**Given problem:**
Rewrite all of the records below, replacing "Document page" with "Rendered slide" wherever it occurs and leaving everything else unchanged. Omit the pictures from your answer.

Labeled box records:
## START

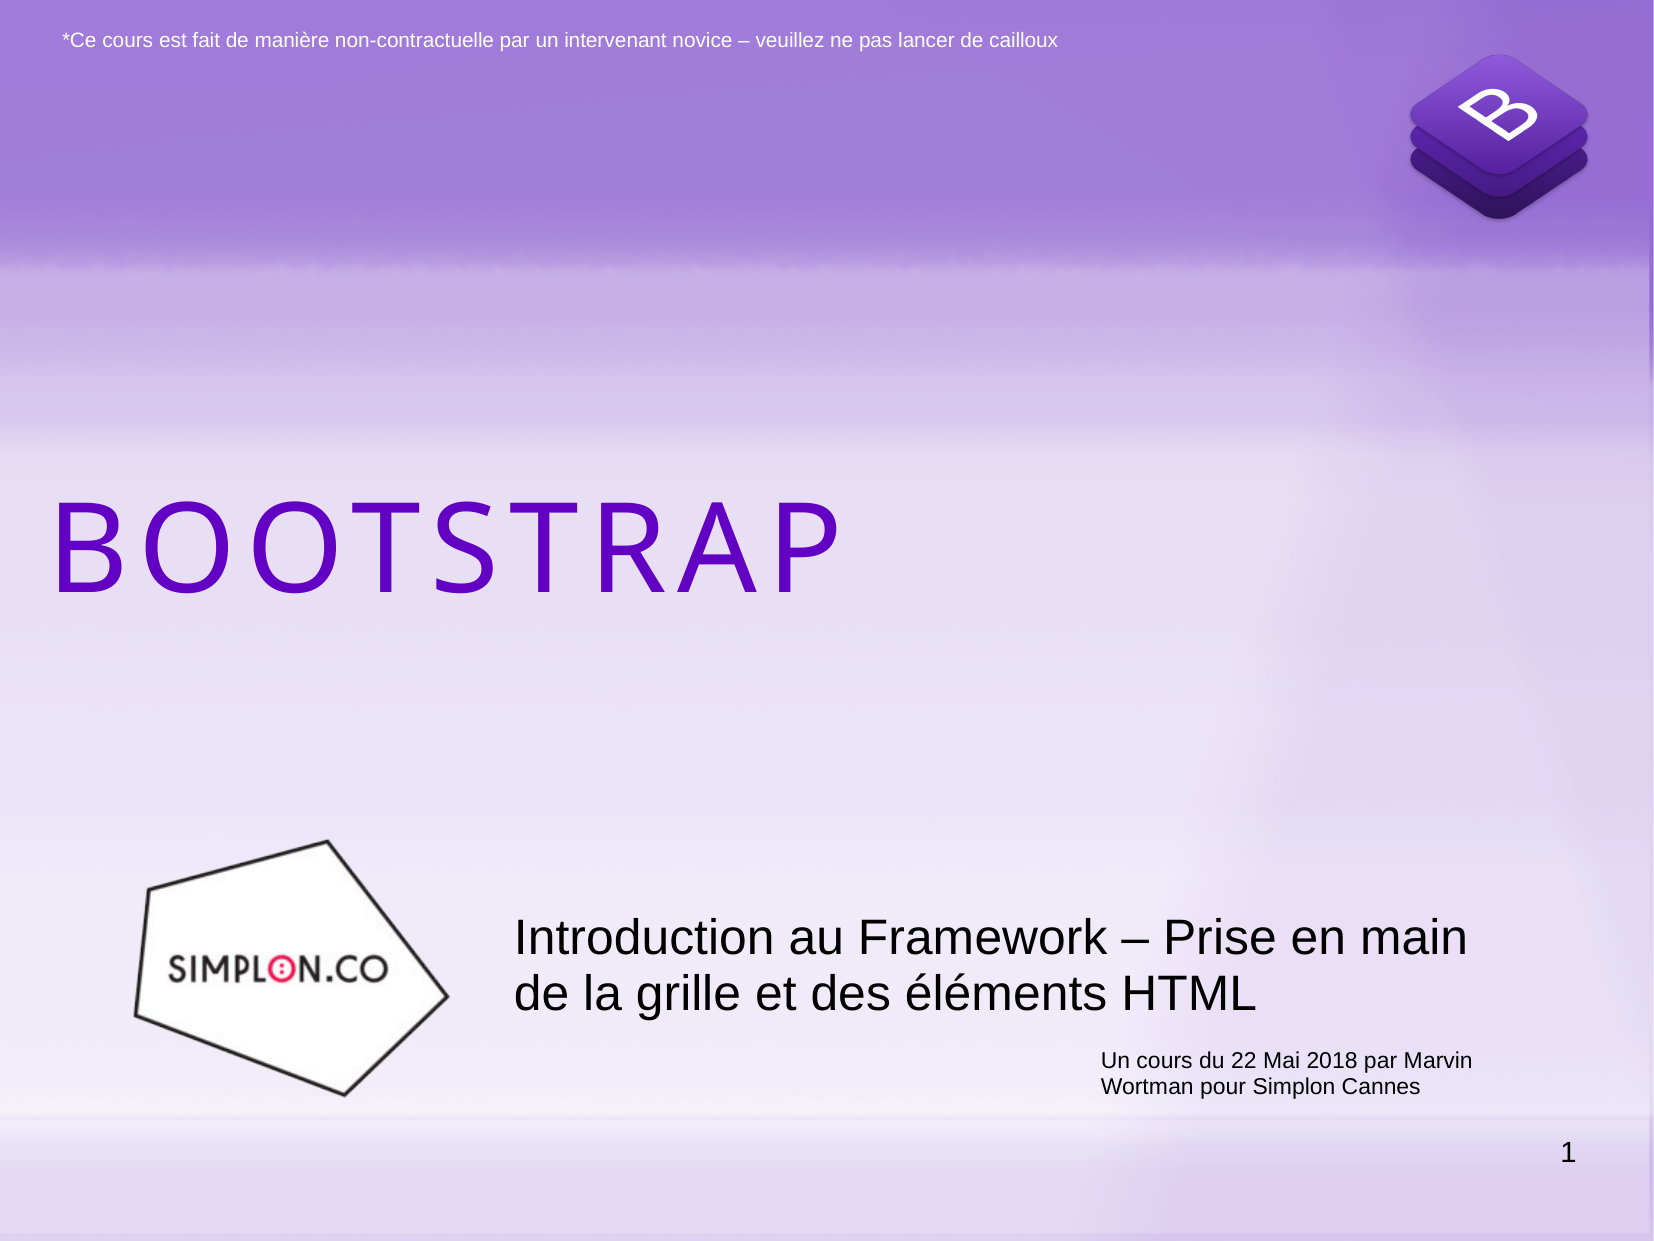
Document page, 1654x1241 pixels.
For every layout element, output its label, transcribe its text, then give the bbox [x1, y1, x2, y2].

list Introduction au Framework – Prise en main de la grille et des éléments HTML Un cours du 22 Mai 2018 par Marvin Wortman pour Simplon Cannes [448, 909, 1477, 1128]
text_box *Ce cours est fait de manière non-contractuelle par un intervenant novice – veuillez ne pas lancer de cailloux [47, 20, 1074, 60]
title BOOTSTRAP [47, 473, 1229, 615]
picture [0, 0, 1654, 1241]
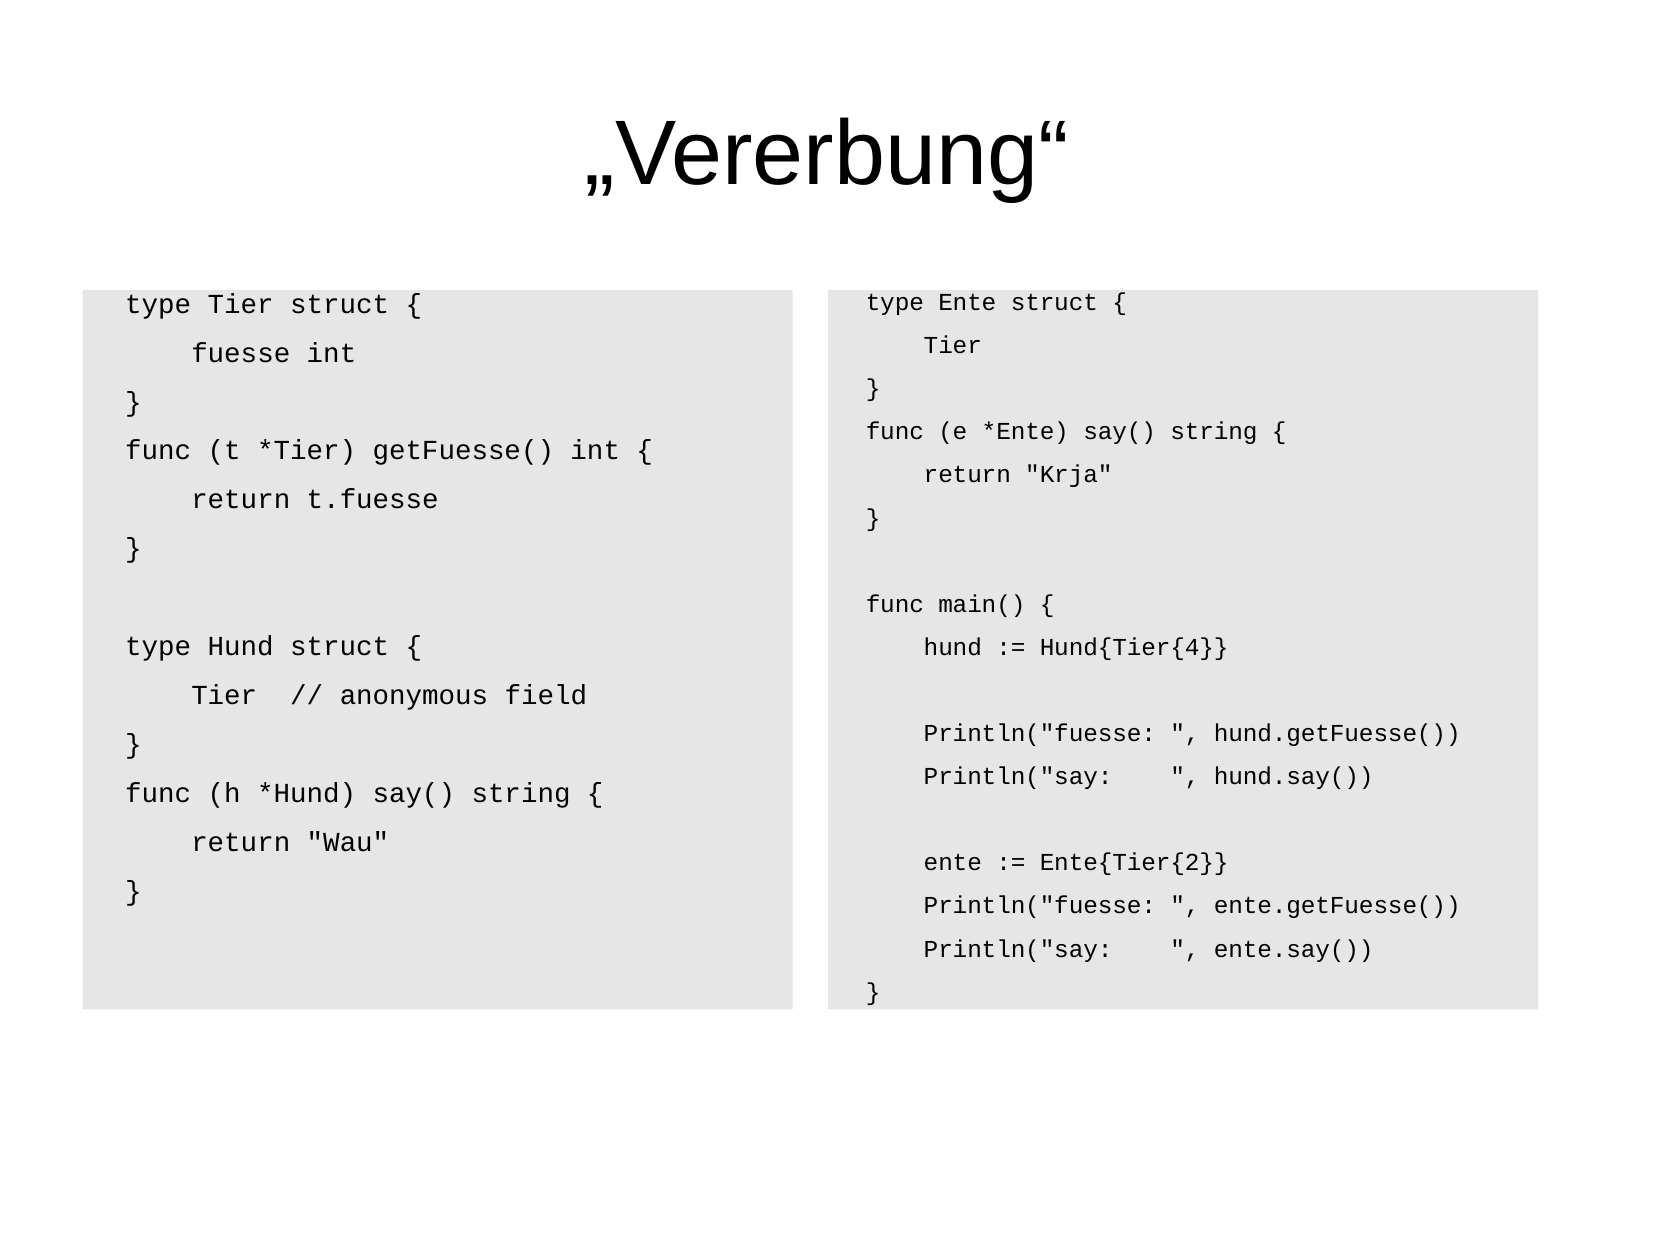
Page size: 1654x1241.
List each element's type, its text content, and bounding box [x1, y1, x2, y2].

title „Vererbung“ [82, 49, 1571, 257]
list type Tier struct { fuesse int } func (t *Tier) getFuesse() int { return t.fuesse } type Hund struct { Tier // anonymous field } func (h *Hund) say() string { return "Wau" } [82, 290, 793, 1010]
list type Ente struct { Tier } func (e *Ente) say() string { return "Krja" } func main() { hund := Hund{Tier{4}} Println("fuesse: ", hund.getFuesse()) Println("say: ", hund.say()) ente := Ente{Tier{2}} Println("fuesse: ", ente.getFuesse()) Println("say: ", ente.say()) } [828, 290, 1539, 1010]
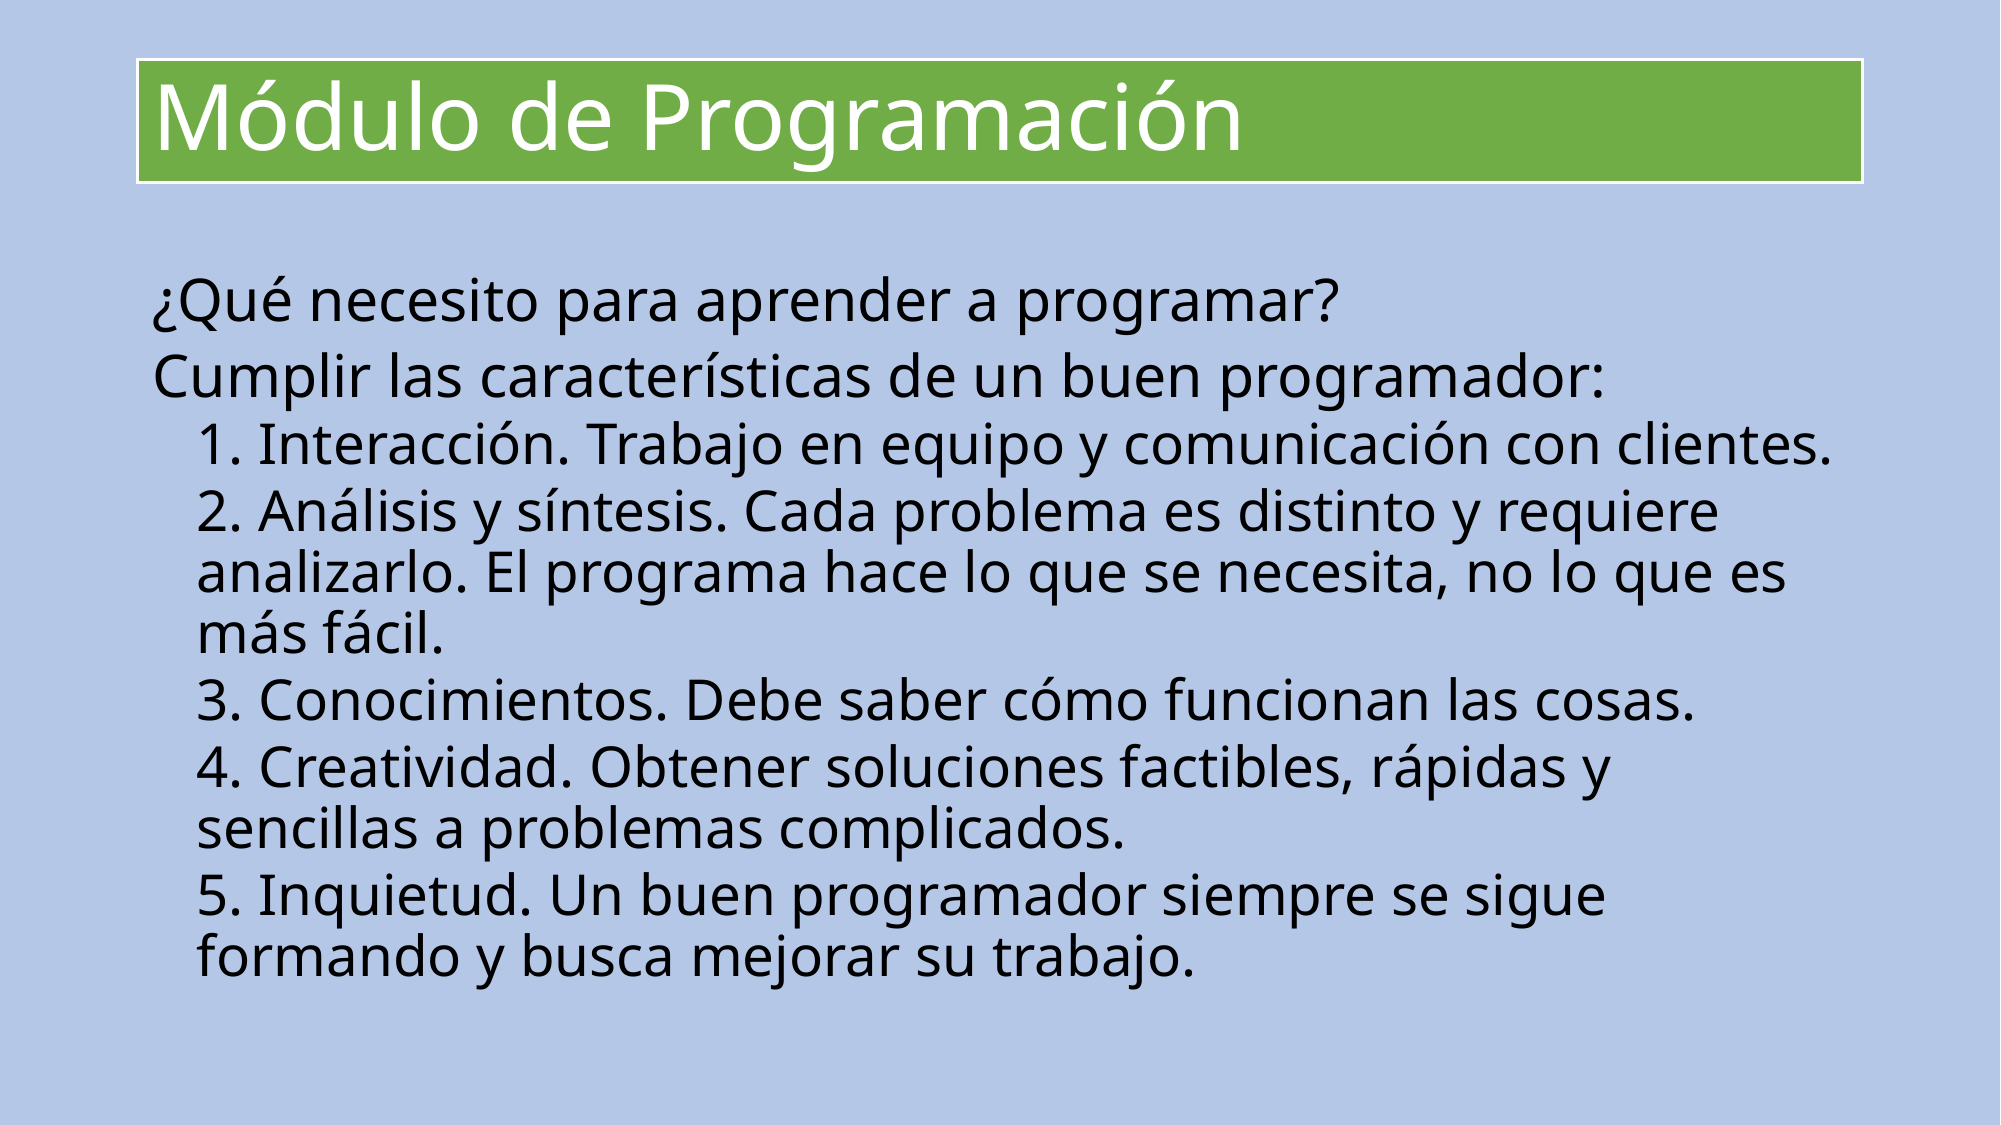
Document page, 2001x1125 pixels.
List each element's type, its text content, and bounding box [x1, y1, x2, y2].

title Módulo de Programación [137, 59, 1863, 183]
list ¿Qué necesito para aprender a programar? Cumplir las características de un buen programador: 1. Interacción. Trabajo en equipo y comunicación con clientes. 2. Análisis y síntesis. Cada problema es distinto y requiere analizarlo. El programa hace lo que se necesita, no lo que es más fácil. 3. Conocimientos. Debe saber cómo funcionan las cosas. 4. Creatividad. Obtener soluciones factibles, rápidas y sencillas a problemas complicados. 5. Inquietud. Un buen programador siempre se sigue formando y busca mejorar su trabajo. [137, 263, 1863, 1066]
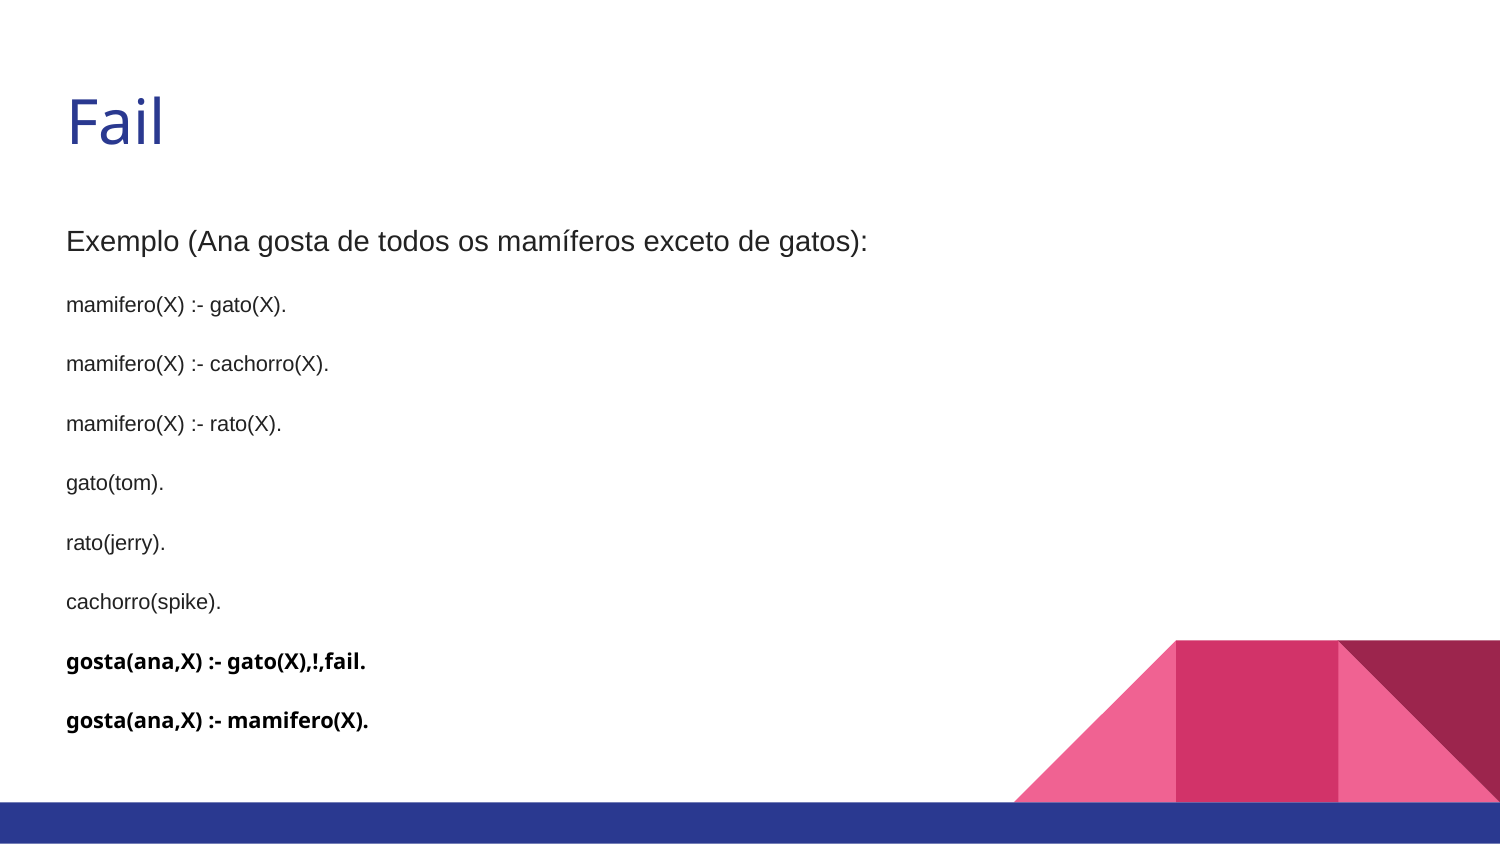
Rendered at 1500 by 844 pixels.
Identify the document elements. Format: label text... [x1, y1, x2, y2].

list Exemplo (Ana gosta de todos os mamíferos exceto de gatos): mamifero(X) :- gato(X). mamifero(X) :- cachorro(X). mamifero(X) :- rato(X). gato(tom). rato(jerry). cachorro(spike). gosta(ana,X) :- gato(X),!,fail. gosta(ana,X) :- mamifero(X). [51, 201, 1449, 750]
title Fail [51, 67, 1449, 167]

## END

**Solution to the problem:**
Rendered slide, 1654x1241 pixels.
For every layout element, output its label, transcribe its text, then give the bbox [x1, y1, x2, y2].

list Introduction au Framework – Prise en main de la grille et des éléments HTML Un cours du 22 Mai 2018 par Marvin Wortman pour Simplon Cannes [448, 909, 1477, 1128]
text_box *Ce cours est fait de manière non-contractuelle par un intervenant novice – veuillez ne pas lancer de cailloux [47, 20, 1074, 60]
title BOOTSTRAP [47, 473, 1229, 615]
picture [0, 0, 1654, 1241]
Page size: 1654x1241.
List each element's type, its text content, and bounding box [x1, y1, x2, y2].

title „Vererbung“ [82, 49, 1571, 257]
list type Tier struct { fuesse int } func (t *Tier) getFuesse() int { return t.fuesse } type Hund struct { Tier // anonymous field } func (h *Hund) say() string { return "Wau" } [82, 290, 793, 1010]
list type Ente struct { Tier } func (e *Ente) say() string { return "Krja" } func main() { hund := Hund{Tier{4}} Println("fuesse: ", hund.getFuesse()) Println("say: ", hund.say()) ente := Ente{Tier{2}} Println("fuesse: ", ente.getFuesse()) Println("say: ", ente.say()) } [828, 290, 1539, 1010]
Rendered slide, 2001x1125 pixels.
List each element's type, its text content, and bounding box [x1, y1, x2, y2].

title Módulo de Programación [137, 59, 1863, 183]
list ¿Qué necesito para aprender a programar? Cumplir las características de un buen programador: 1. Interacción. Trabajo en equipo y comunicación con clientes. 2. Análisis y síntesis. Cada problema es distinto y requiere analizarlo. El programa hace lo que se necesita, no lo que es más fácil. 3. Conocimientos. Debe saber cómo funcionan las cosas. 4. Creatividad. Obtener soluciones factibles, rápidas y sencillas a problemas complicados. 5. Inquietud. Un buen programador siempre se sigue formando y busca mejorar su trabajo. [137, 263, 1863, 1066]
Rendered at 1500 by 844 pixels.
Identify the document elements. Format: label text... [x1, y1, x2, y2].

list Exemplo (Ana gosta de todos os mamíferos exceto de gatos): mamifero(X) :- gato(X). mamifero(X) :- cachorro(X). mamifero(X) :- rato(X). gato(tom). rato(jerry). cachorro(spike). gosta(ana,X) :- gato(X),!,fail. gosta(ana,X) :- mamifero(X). [51, 201, 1449, 750]
title Fail [51, 67, 1449, 167]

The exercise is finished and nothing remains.